Creating a Visual Studio Extension
The next major piece is the Visual Studio extension, so let’s get on with that. Assuming that you’ve installed the Visual Studio 2012 SDK, it’s as simple as creating a new “Visual Studio Package” (it’s under “Visual C#” / “Extensibility”):
- Choose ‘C#’ as the language.
- Generate a new SNK file, rather than use an existing one.
- Fill in the basic package information (name, etc.). Use the default icon.
- We’ll need a menu command. Name it “View Welcome Page” and give it the ID “cmdidViewWelcomePage”.
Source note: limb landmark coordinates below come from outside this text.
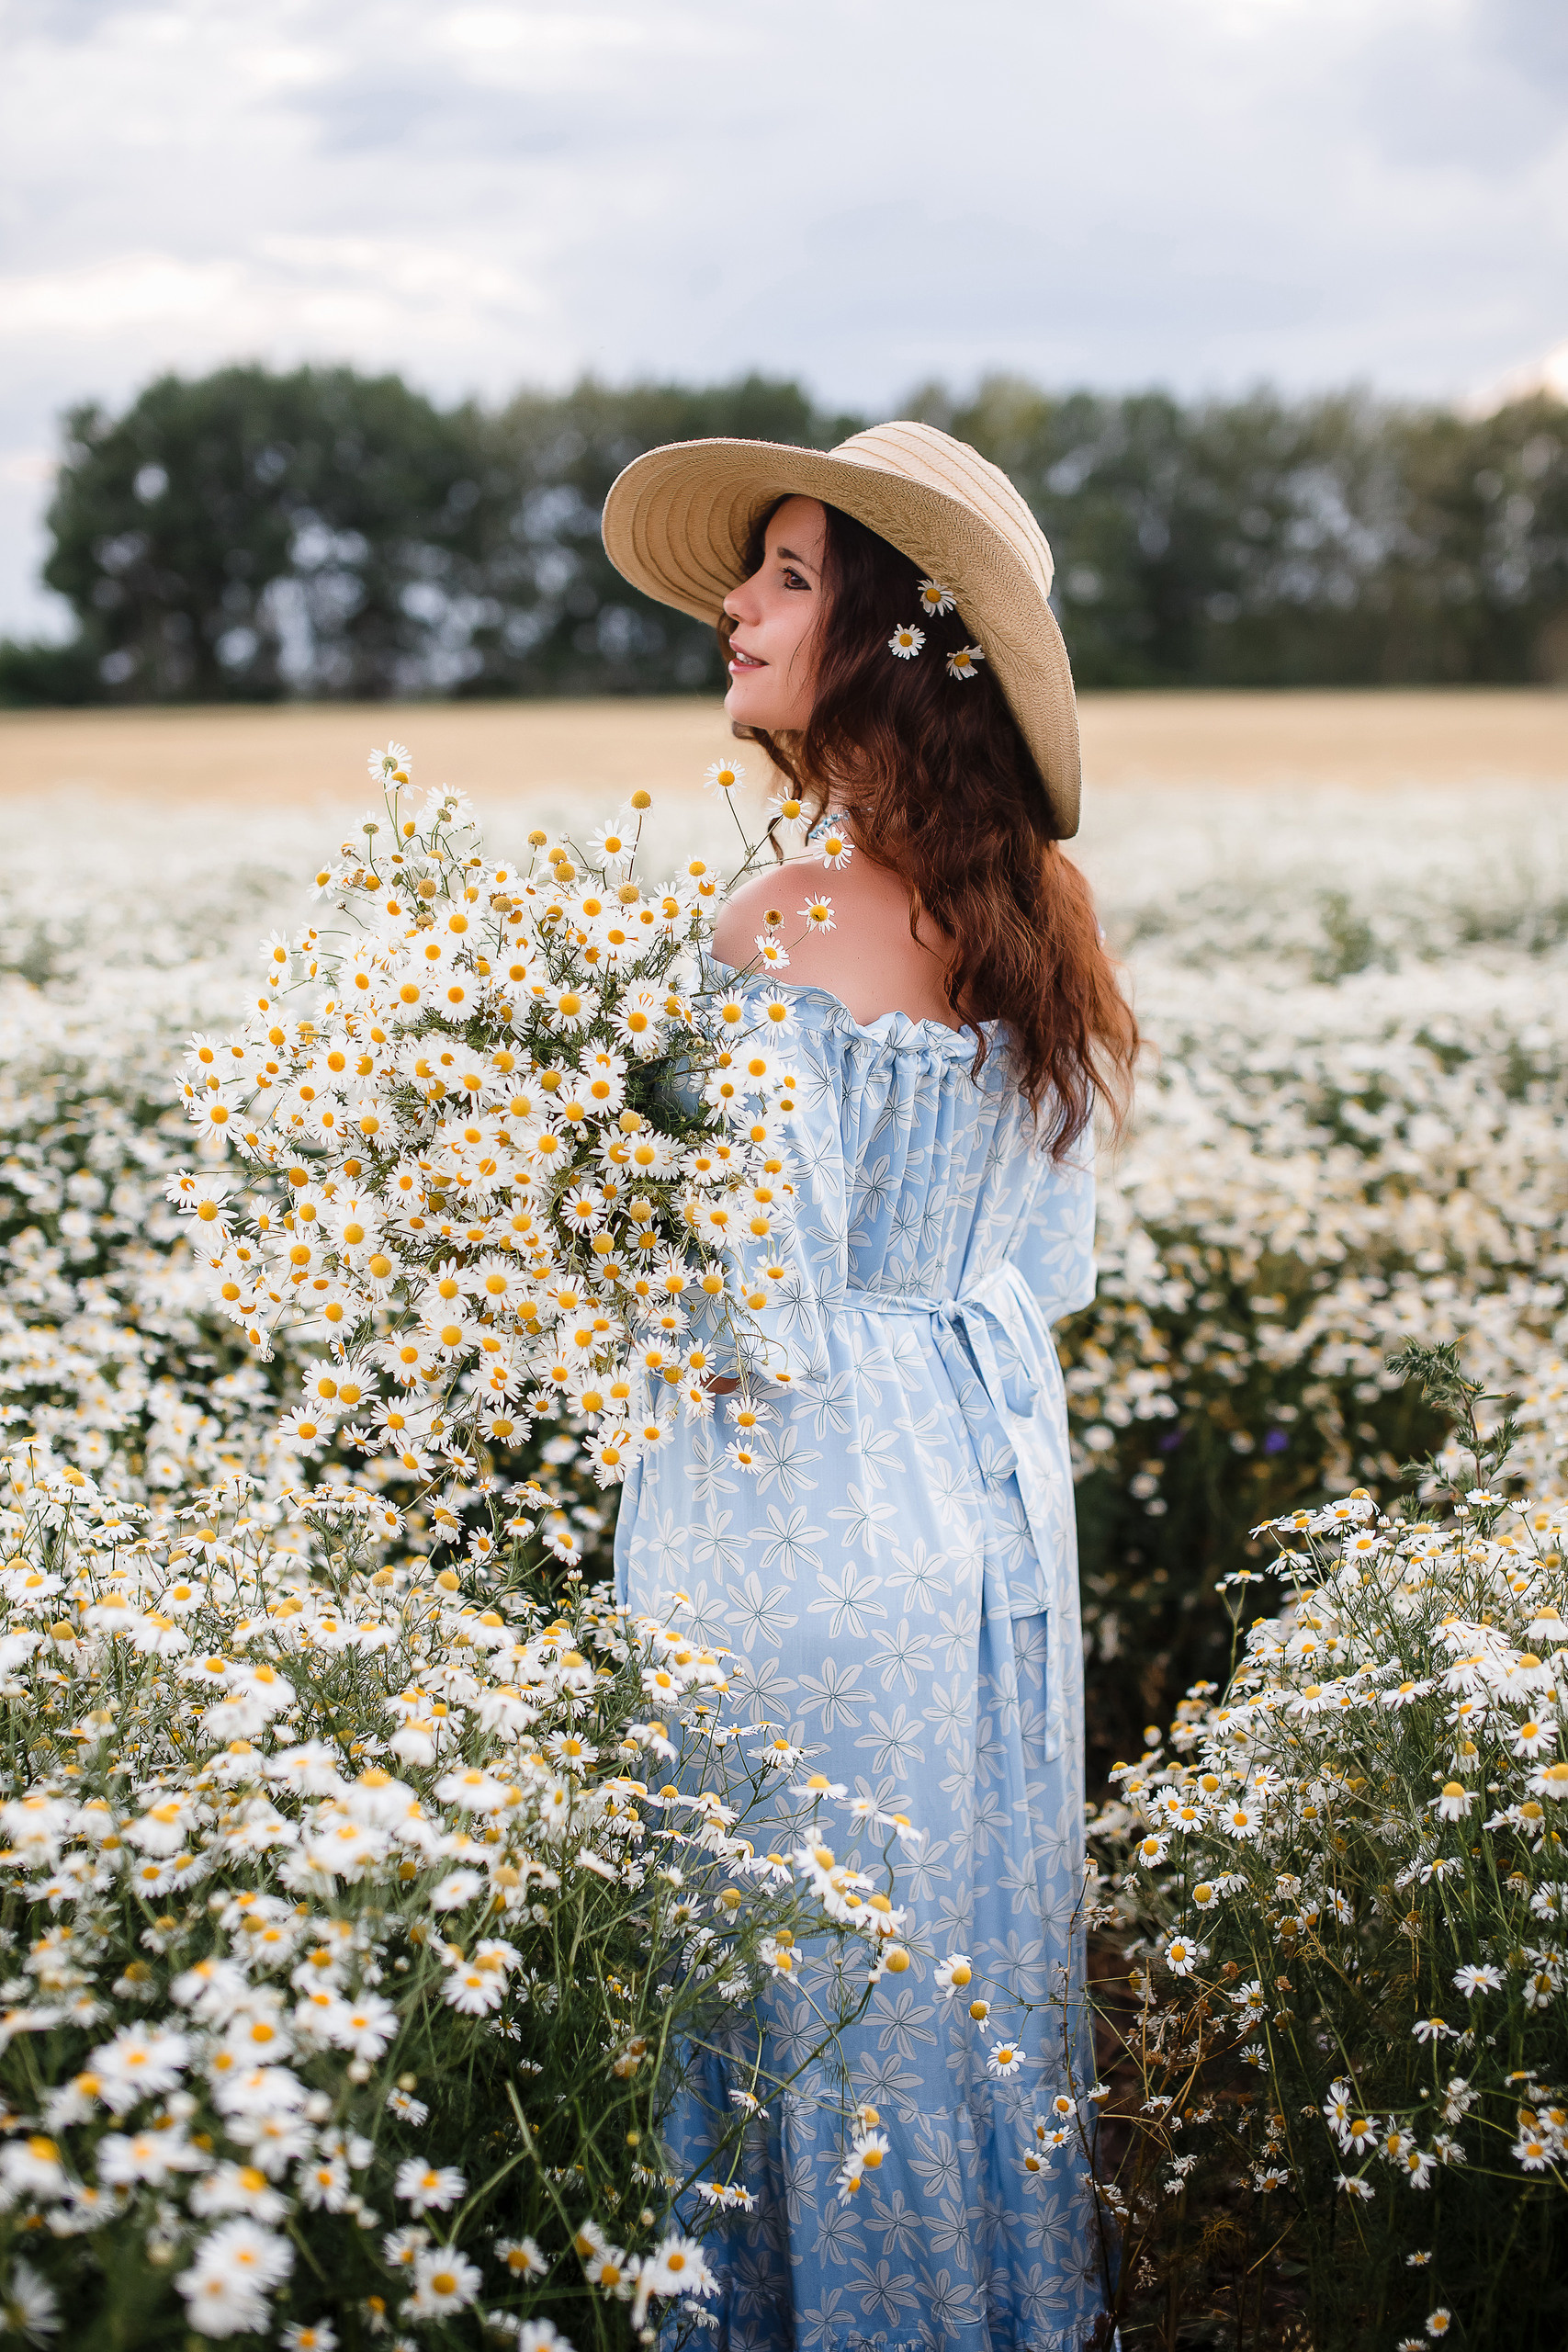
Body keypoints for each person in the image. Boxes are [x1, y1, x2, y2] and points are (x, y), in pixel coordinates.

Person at [601, 423, 1137, 2351]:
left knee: (782, 1972)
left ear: (895, 641)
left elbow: (746, 1298)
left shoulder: (778, 929)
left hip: (794, 1495)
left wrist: (564, 1193)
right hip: (981, 1491)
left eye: (790, 574)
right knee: (954, 1955)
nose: (737, 603)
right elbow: (1046, 1262)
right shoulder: (1044, 917)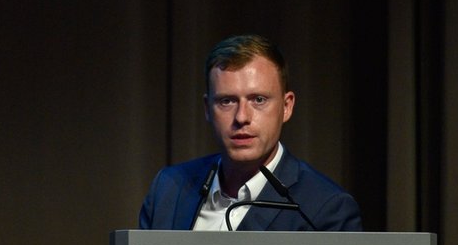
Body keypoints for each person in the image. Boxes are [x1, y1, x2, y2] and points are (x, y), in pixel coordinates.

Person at [139, 34, 362, 231]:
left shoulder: (325, 209)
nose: (242, 117)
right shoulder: (168, 189)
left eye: (258, 100)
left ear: (287, 107)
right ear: (207, 109)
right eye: (226, 101)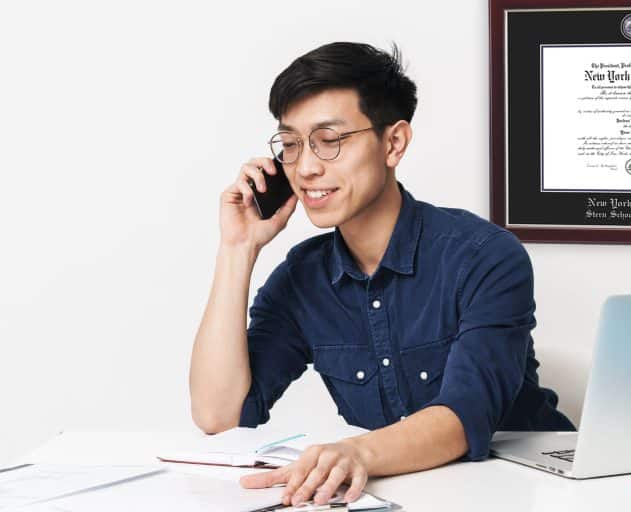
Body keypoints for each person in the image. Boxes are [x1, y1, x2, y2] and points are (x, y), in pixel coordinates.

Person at [188, 41, 574, 507]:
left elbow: (464, 415)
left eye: (329, 141)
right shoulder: (303, 278)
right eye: (290, 145)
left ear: (393, 143)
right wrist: (238, 247)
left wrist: (352, 453)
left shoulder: (484, 256)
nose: (306, 168)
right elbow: (217, 414)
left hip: (532, 493)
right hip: (406, 496)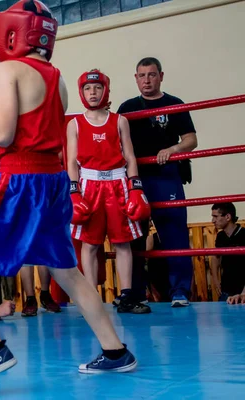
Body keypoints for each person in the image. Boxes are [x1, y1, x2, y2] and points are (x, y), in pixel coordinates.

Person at [0, 0, 137, 387]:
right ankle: (115, 351)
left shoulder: (9, 68)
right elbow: (36, 123)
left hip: (19, 179)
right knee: (69, 272)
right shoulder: (56, 76)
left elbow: (4, 134)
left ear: (10, 33)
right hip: (53, 181)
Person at [66, 70, 151, 314]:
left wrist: (135, 187)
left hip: (118, 183)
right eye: (87, 89)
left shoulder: (119, 121)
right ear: (81, 92)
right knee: (90, 245)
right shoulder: (75, 124)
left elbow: (130, 156)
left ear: (106, 90)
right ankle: (91, 298)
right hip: (89, 184)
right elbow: (72, 161)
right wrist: (74, 192)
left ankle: (126, 296)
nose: (92, 93)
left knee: (123, 242)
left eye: (97, 88)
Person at [117, 57, 197, 307]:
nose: (147, 80)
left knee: (174, 233)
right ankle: (136, 292)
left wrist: (172, 149)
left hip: (166, 176)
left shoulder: (174, 104)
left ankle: (180, 291)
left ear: (161, 76)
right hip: (135, 178)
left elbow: (191, 140)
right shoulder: (127, 107)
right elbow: (114, 140)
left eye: (151, 75)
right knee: (134, 237)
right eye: (142, 75)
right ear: (136, 78)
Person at [210, 203, 245, 301]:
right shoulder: (221, 236)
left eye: (215, 216)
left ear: (228, 217)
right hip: (226, 291)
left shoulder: (243, 234)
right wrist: (216, 281)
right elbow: (215, 258)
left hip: (242, 292)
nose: (212, 220)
- Don’t bother with unit or integration tests. We’ve only got a weekend, this is a spike, and there’s going to be almost no code in here anyway.
Fire it up; you’ll get a new (experimental) instance of Visual Studio, and our extension adds a menu item to the top of the Tools menu.
Moving the menu item
We want our menu item to be in the View menu, so we’ll have to move it. Open the StartPage.vsct
file and change
IDM_VS_MENU_TOOLS
to IDM_VS_MENU_VIEW
. Build the project and check that it’s moved.
Hooking solution open events
To hook the solution open events, we need to subscribe to the ISolutionEvents
interface in Visual Studio. Before we
can do that, however, we need to tell Visual Studio to load our extension early enough.
To do this, we need to add the ProvideAutoLoad
attribute to our package class:
// We need to load early enough to be able to hook solution events.
// VSConstants.UICONTEXT_NoSolution
[ProvideAutoLoad("ADFC4E64-0397-11D1-9F4E-00A0C911004F")]
Then we need to hook the solution events. We can do this inside Initialize
. Refer to the source code on github for
complete details, but it’s basically the following:
_solution = GetService(typeof (SVsSolution)) as IVsSolution;
if (_solution != null)
_solution.AdviseSolutionEvents(this, out _dwCookie);
Then we make our package implement ISolutionEvents
, returning VSConstants.S_OK
from everything except
OnAfterOpenSolution
, which is where we want to add our functionality.